Based on the assembled Oa and Sm figla-like sequence (which was later confirmed as Sg) and the LG1x sequence from the On genomic map (Genome accession number: GCA_001858045.3), using Primer3 [96], the primers were designed to resequence the full or partial figla-like gene, the LG1x fragment in samples of Sg, Cz (Cz samples from a previous study were not phenotyped for sex), OmI, Oa, On, and the Cs hybrid strain, and for testing association between the figla-like gene and sex in families of OmI, Cs, and Sg specimens (Table 3). PCR was performed using MyTaq™ HS Red Mix (Bioline Ltd., London, UK) according to the manufacturer’s instructions under the following conditions: 36 cycles for 30 s at 94 °C, 30 sec at 60 °C, and 60 s at 72 °C. Thereafter, the PCR products were separated in a 1–2% agarose gel stained with ethidium bromide. Following excision from the gel, Sanger sequencing was conducted from both directions of the purified products (Montage Gel Extraction, Millipore, Bedford, MA, USA). The diagnostic markers used for testing association (Table 3) were sequenced in the same way for at least two individuals of each species/strain to validate the PCR results. The microsatellite marker BYL018 was used for genotyping the Cs family as previously published [19].

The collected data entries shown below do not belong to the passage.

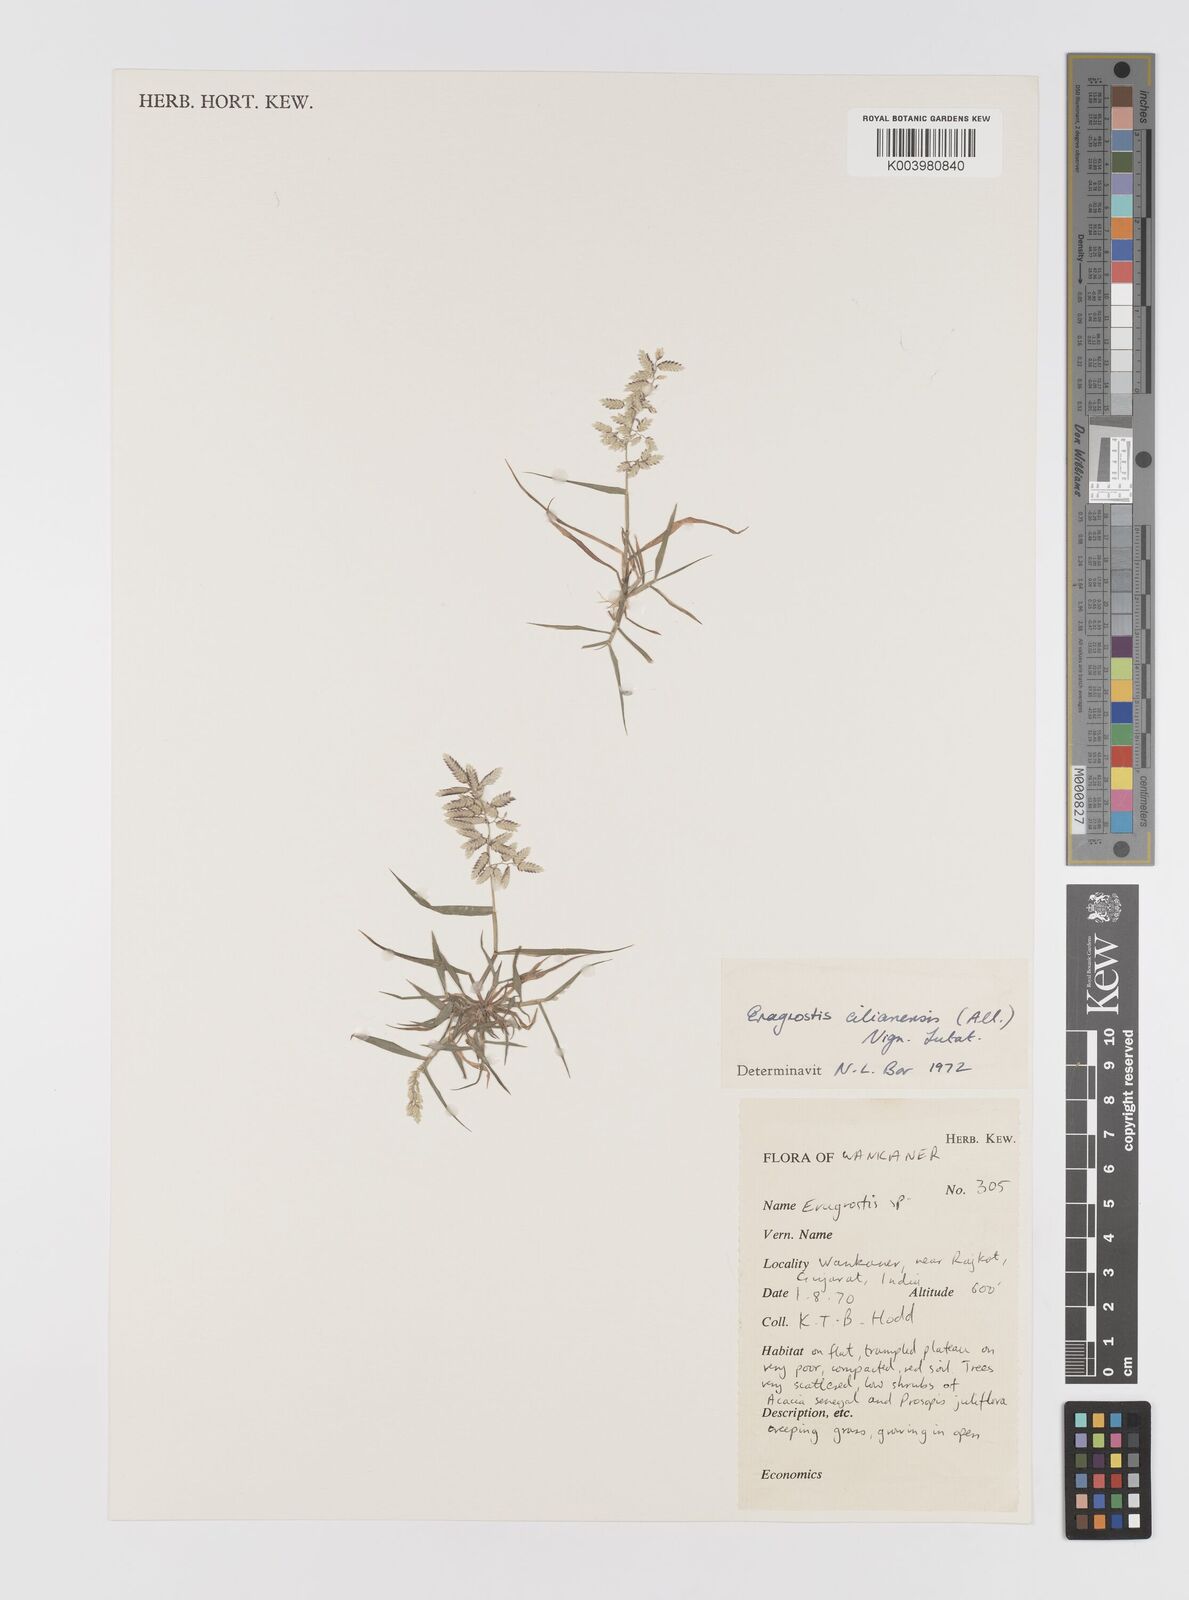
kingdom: Plantae
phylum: Tracheophyta
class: Liliopsida
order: Poales
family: Poaceae
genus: Eragrostis
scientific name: Eragrostis cilianensis
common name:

4.5. Sequence Alignments and Phylogenetic Analysis

The protein sequences were aligned with ClustalW (http://clustalw.genome.jp, accessed on 10 July 2022), using the default settings and the BLOSUM matrix. The graphical image of the multiple alignment was made using BoxShade (https://manpages.ubuntu.com/manpages/jammy/man1/boxshade.1.html, accessed on 10 July 2022). Phylogenetic trees of the Figla-like predicted-protein sequences and the cox1 genes for different specimens were generated by MEGAX [66] using the Maximum Likelihood method and JTT matrix-based model. A discrete Gamma distribution was used to model evolutionary rate differences among sites with 5 categories (+G, parameter = 0.2071), and bootstrap analysis (500 replicates) was performed after alignment using MUSCLE. The model was chosen based on the comparison of Bayesian information criterion (BIC) levels for different models, using the MEGAX find best model option. Similarly, the cox1 phylogenetic tree was generated using the Maximum Likelihood method and the Hasegawa–Kishino–Yano model [67].

4.6. Electronic PCR

Using nucleotide probes (Tables S4 and S5), we conducted a BLASTN search in GenBank with a 64-word size against SRA libraries (Section 4.2). The number of hits was documented, and for expression analysis, RPKM was calculated (Tables S4 and S5). A minimal limit of at least three reads was set as the detection threshold in genomic libraries. Following detection in the genomic libraries, the electronic PCR results for the figla-like gene (Table 4) were based on the number of samples reported by the depositors for each of the male and female pools described Section 4.2.

4.7. Statistics

The JMP© statistical package (Pro 13, SAS Institute, Cary, NC, USA) was used for conducting Fisher’s exact test, which was applied for testing the association of the figla-like gene and sex.